Directions
Reproduce the passage on the stalled Ritz-Carlton hotel project word for word, from "The area attracts" to "remain, he said.".

___ Passage given

Clearwater developer Sandip Patel and his Orion Communities partners failed to raise enough money for the $425-million project, which was to include a 269-room Ritz-Carlton and 176 condos on the site of Tampa's Bay Harbor Radisson Hotel, just off the Courtney Campbell Parkway.

The hotel's owners terminated the land sale.

Capital Realty Investors will renovate the aging Radisson and give it a new brand, said president Ben Wacksman, a partner in the company with Lazy Days RV Center founder Don Wallace.

The project stalled when two overseas investors withdrew because of deteriorating financial markets over the past year, Patel said.

"The current financial headwinds made some of the equity financing impossible at this time," he wrote in an e-mail to the Times. "Had we been in the market about 18 months (earlier), it is likely we would be under construction."

Patel and Ritz-Carlton officials say they remain committed to bringing the brand to the area and hope to jump-start the project in a year to 18 months. But Patel isn't sure if the Radisson property or alternative sites will be available.

There's no shortage of high-end hotels in the area. Clearwater Beach has the Sandpearl Resort. St. Pete Beach boasts the Don CeSar Beach Resort. Fancy Renaissance properties sit on both sides of Tampa Bay: the Vinoy Resort & Golf Club in St. Petersburg and Tampa Hotel International Plaza.

But none carry the white-glove Ritz cachet.

"When you talk about Ritz-Carlton, it's on a list with St. Regis and Four Seasons," says Steve Hayes, executive vice president of Tampa Bay & Co., Hillsborough County's tourism marketing agency. "Obviously, we don't have a property like that."

Besides stoking civic pride, luxury brands bring business. Republican Party officials counted the lack of a "five-star hotel" as a strike against Tampa's bid for their national convention this year, said Mark Huey, economic development administrator for Mayor Pam Iorio.

The area attracts enough high-spending visitors to support a luxury hotel with average daily rates above $350, says Lou Plasencia, chief executive of the Plasencia Group in Tampa, which brokers hotel sales nationwide.

"There's demand as long as (the hotel) is modest in size and scope," he says. Clearwater Beach and St. Pete Beach would be the most likely locations, followed by Tampa's West Shore area, downtown Tampa and St. Petersburg, says Plasencia.

Radisson's owners don't plan to go upscale. They'll freshen up the waterfront hotel with new carpets, furniture and exterior work while remaining open, said Wacksman.

Casual touches like Crabby Bill's Beach Club, sand volleyball courts and all will remain, he said.

______
___ Recorded information

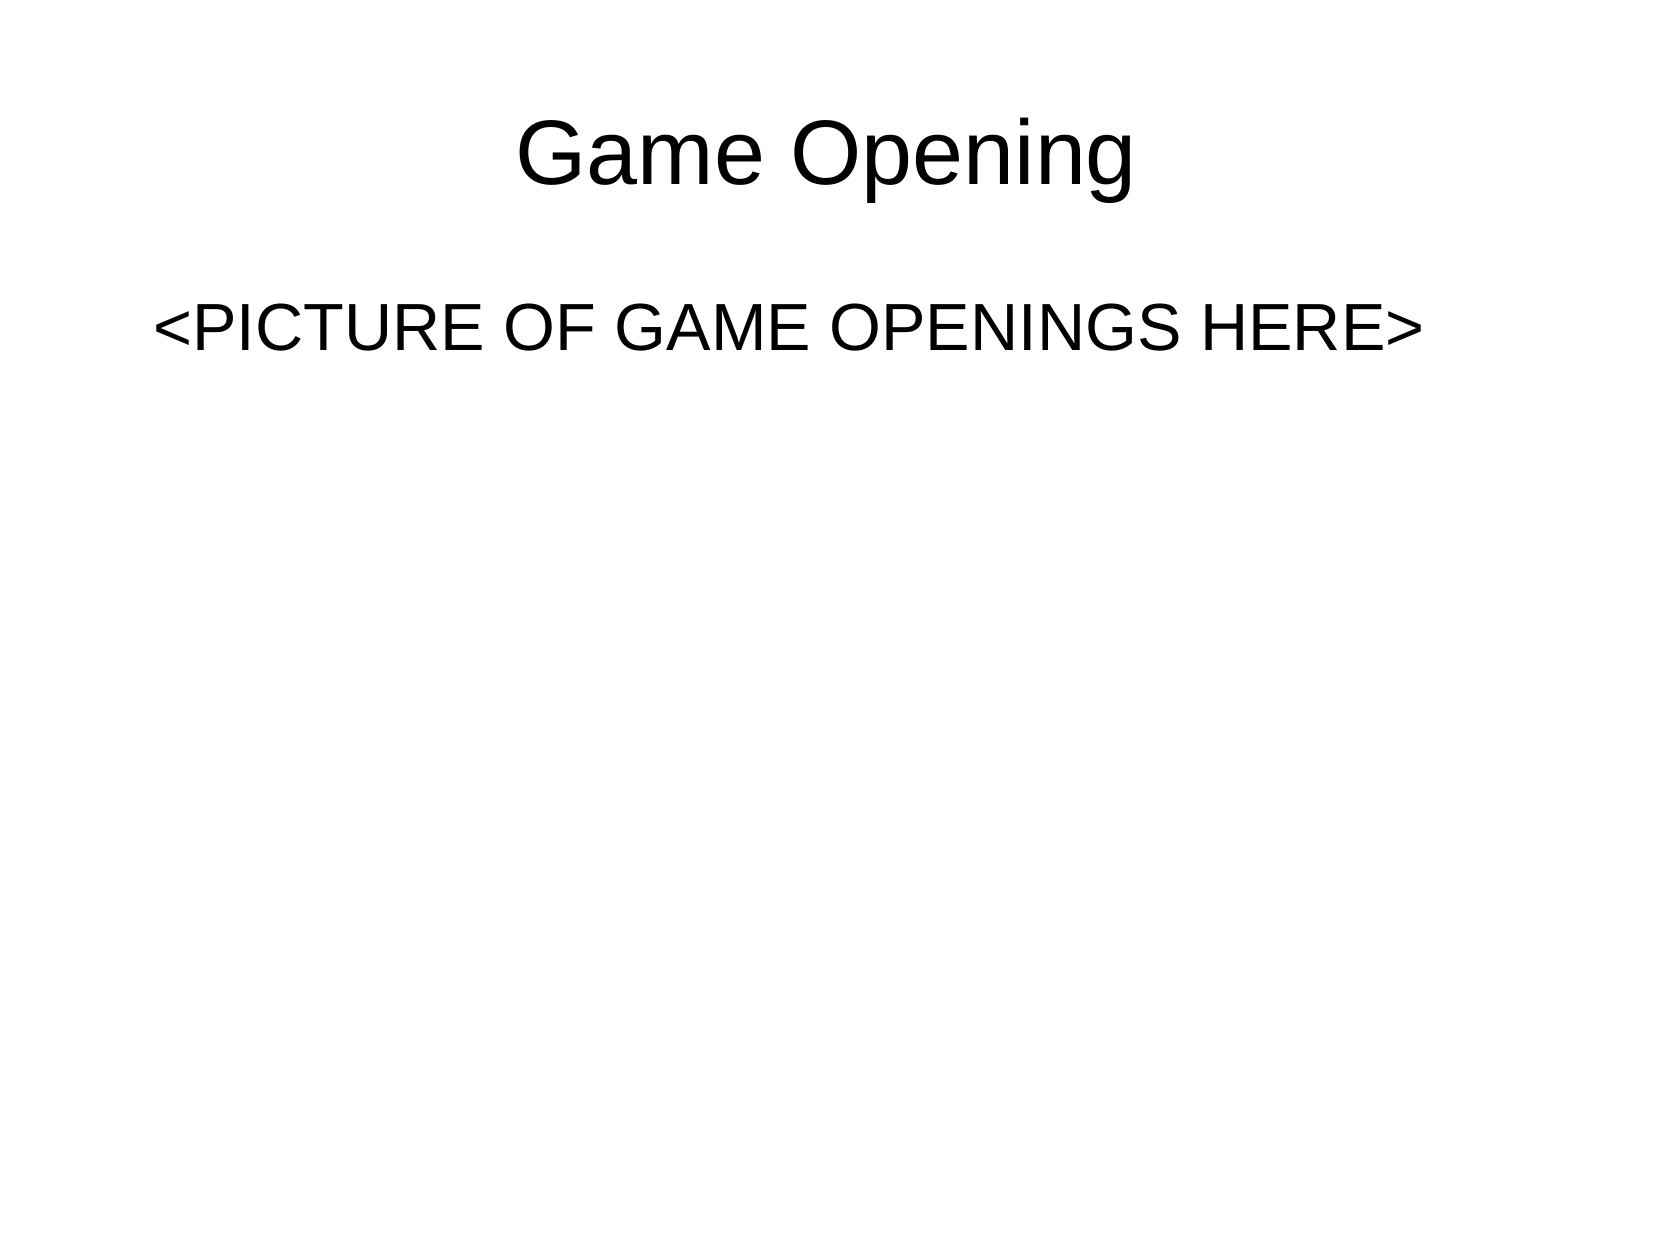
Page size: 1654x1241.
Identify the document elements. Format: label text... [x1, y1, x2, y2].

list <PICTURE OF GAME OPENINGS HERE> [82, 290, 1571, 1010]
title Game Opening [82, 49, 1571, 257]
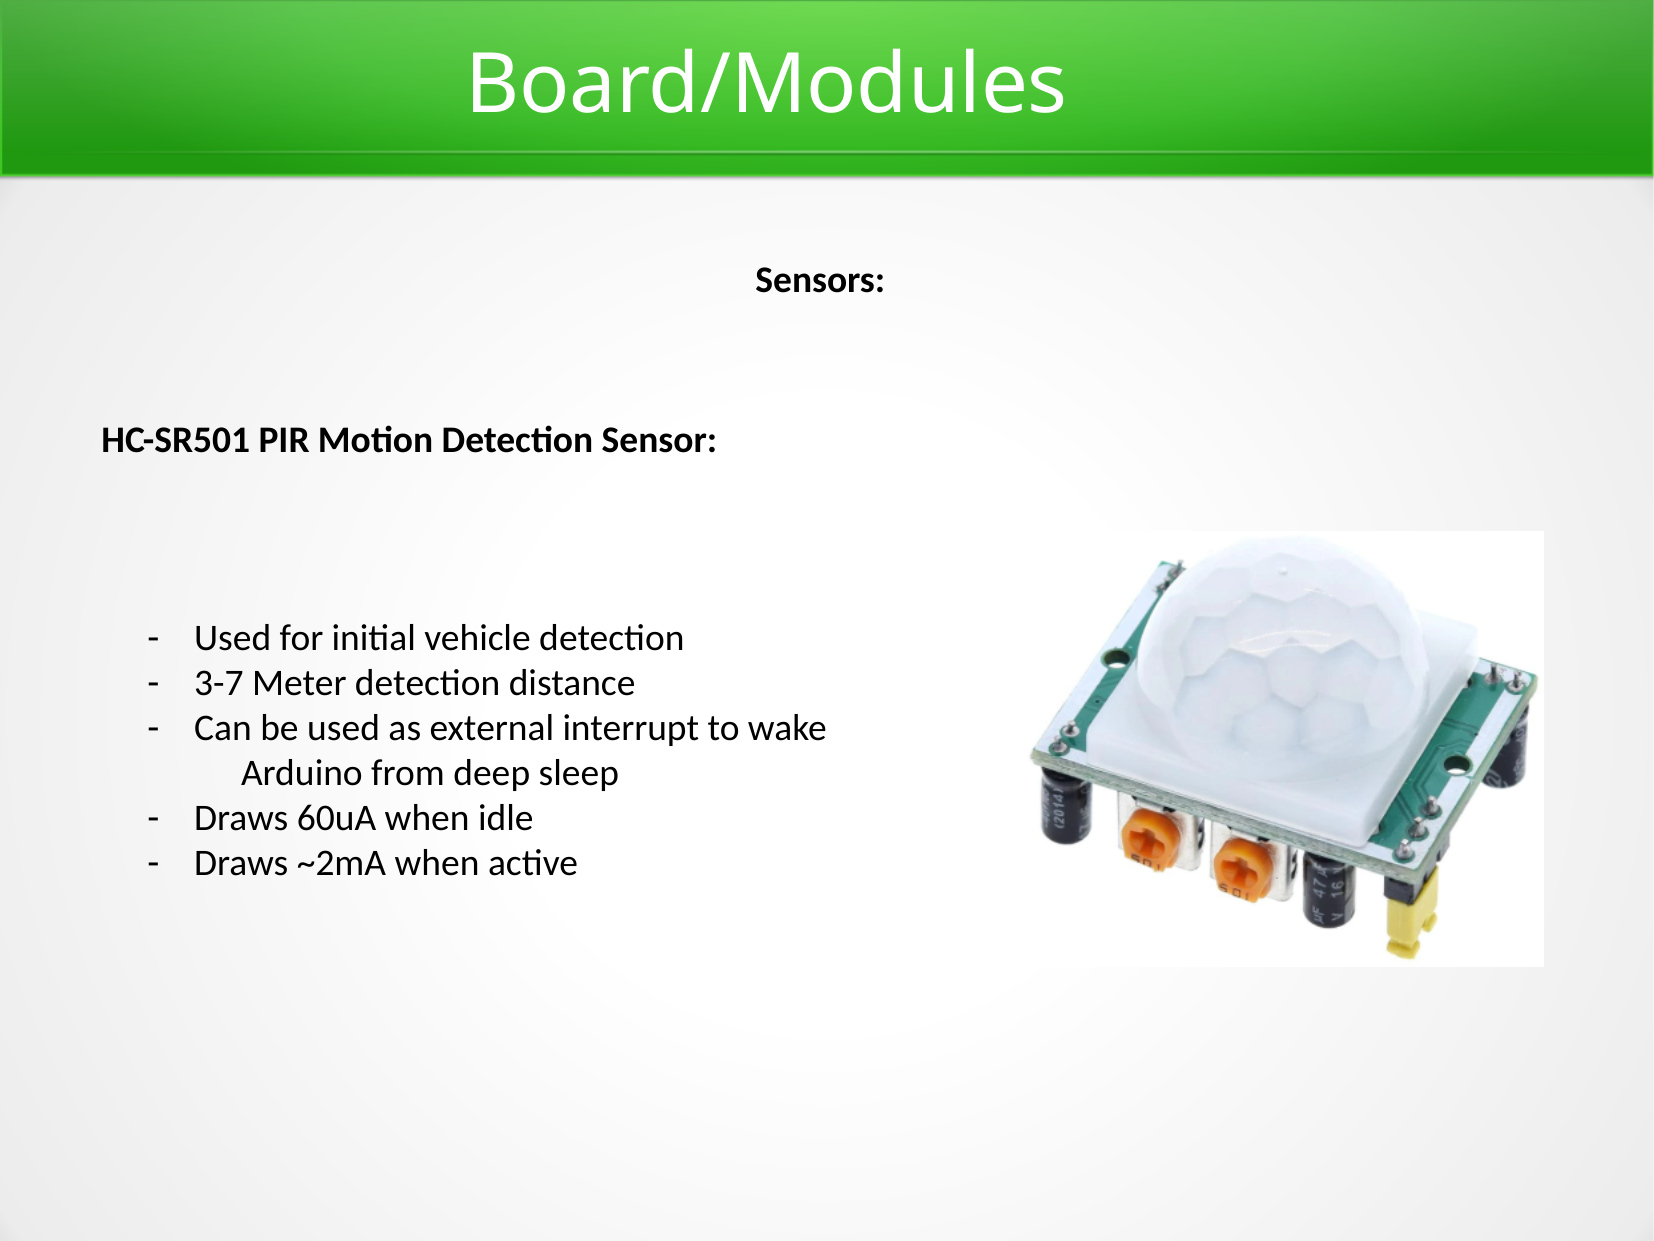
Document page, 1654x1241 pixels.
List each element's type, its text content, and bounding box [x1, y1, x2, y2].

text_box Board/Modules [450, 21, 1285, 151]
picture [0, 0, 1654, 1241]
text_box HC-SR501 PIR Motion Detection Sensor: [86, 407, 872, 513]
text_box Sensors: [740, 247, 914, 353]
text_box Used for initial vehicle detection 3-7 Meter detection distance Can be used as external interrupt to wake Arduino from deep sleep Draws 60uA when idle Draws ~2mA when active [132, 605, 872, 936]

______

Reply to the exercise
The area attracts enough high-spending visitors to support a luxury hotel with average daily rates above $350, says Lou Plasencia, chief executive of the Plasencia Group in Tampa, which brokers hotel sales nationwide.

"There's demand as long as (the hotel) is modest in size and scope," he says. Clearwater Beach and St. Pete Beach would be the most likely locations, followed by Tampa's West Shore area, downtown Tampa and St. Petersburg, says Plasencia.

Radisson's owners don't plan to go upscale. They'll freshen up the waterfront hotel with new carpets, furniture and exterior work while remaining open, said Wacksman.

Casual touches like Crabby Bill's Beach Club, sand volleyball courts and all will remain, he said.